I'm near your age and I can relate.

If you're worried about slipping into homebum status, you could always avoid that by finding a place where you can buy a house for real cheap (i.e., less than $10K, not anywhere near the west coast), and then you have some breathing room to live stable at a home base, travel as you wish, and build the life you want.
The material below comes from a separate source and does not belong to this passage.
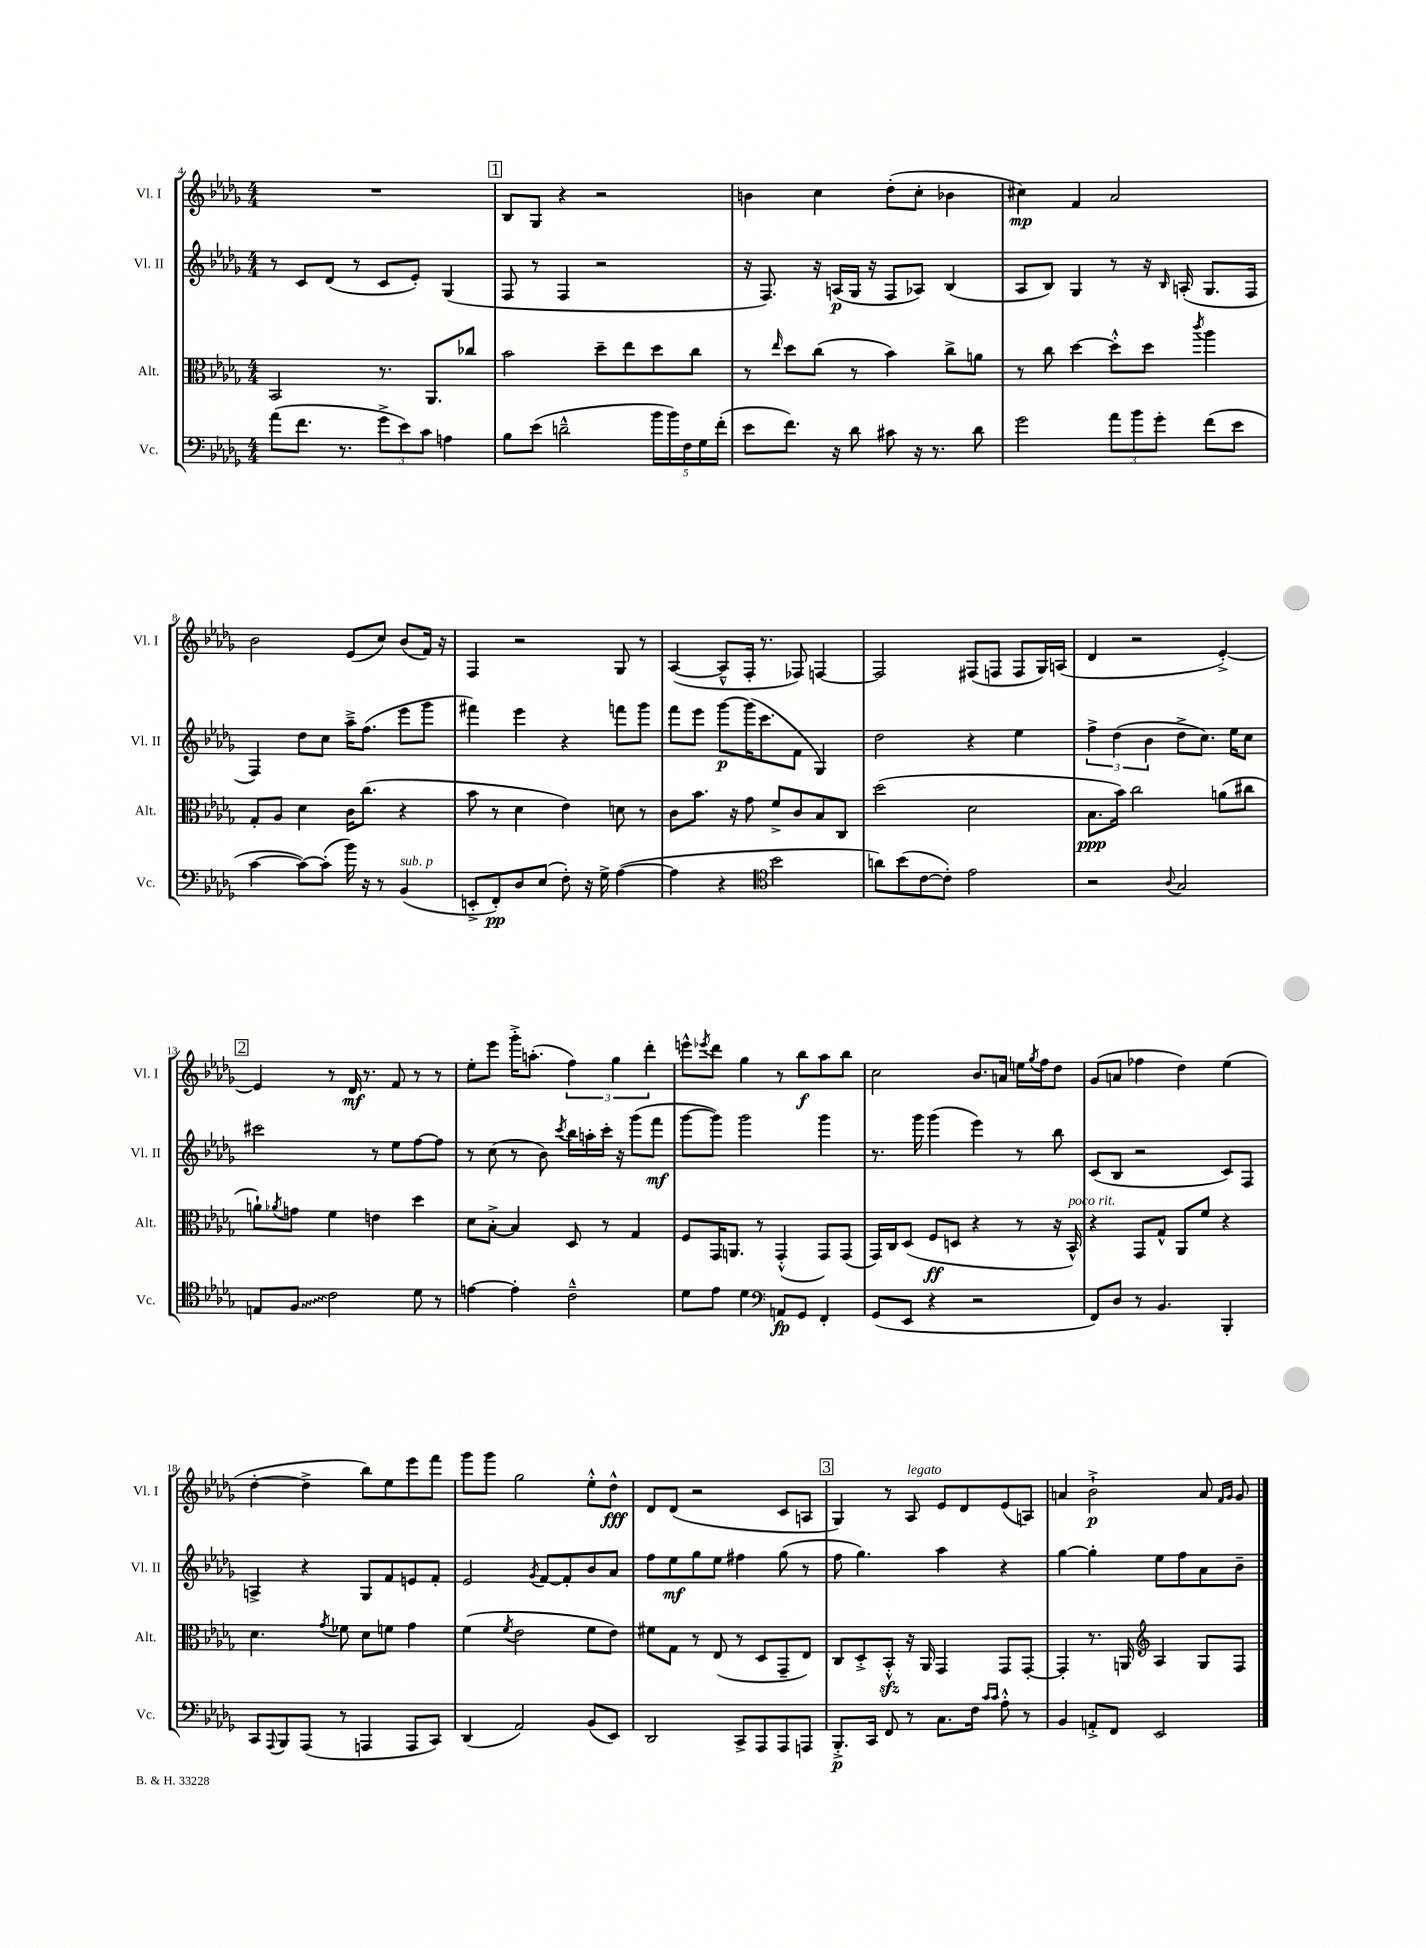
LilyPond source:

More or less my plan when I find the right town/city...


----------



## thunderson5 (Jul 27, 2009)

ha.i am 44 and thats old never thought id make it this far,live in small camp trailer i bought with ssd. back pay.lived under bridges in parks and hitchhiked all over west coast.have bad back and hip.if your not happy with how your living then change it,but look at what you will have to give up.your freedom for one,living by sombody elses clock,rent,bills of all kinds,and all the other crap youll have to put up with,i am thinking about selling everything witch aint much and go back to squatting and camping.who cares what other people think. f,um::zombie:


----------



## atherington (Jul 27, 2009)

I'm 25 and don't really consider that old. I think the bulk of my journeys are ahead of me. You can always work for part of the year and travel the rest. I come from the east coast of Canada so always worked through the winter and did the travelling I wanted in summer.
But it is good to have a little education and a way of making some money. I want to see more than just north america and I'll need money for that.


----------



## keg (Jul 27, 2009)

xxxxx


----------



## loess (Jul 27, 2009)

If you do decide to go the community college route, Cabrillo College is an awesome school. I went there for four semesters, took mostly music classes. Man I miss Santa Cruz.


----------



## maus (Jul 27, 2009)

thanks for the replies everyone. well, mostly. i dont think anyone needs to assume what exactly i am/am not frustrated about, or that i need to explain in full detail why i feel like ive dug myself a pretty deep hole with a decreasing amount of options although perhaps i should have been more blunt about that. no, i dont really care what other people think, although i dont like feeling like im turning into a crazy hermit. yes, i know im not that old; i said it in my first post. i guess its been occurring to me how i fled the dead time of work to wind up in the dead time of drinking by the tracks or whatever. call it 'freedom' if you want, it's just another weak little niche among the cogs of capitalism.

loess, it's actually cabrillo that i'm thinking of going to. i have in fact heard it sounds like a pretty decent place but its nice to hear it again. in other news ive decided to sober up and get a bicycle...


----------



## loess (Jul 27, 2009)

maus said:


> loess, it's actually cabrillo that i'm thinking of going to. i have in fact heard it sounds like a pretty decent place but its nice to hear it again. in other news ive decided to sober up and get a bicycle...



It's been about 7 years since I was there, but let me know if you ever have any further questions about Cabrillo.


----------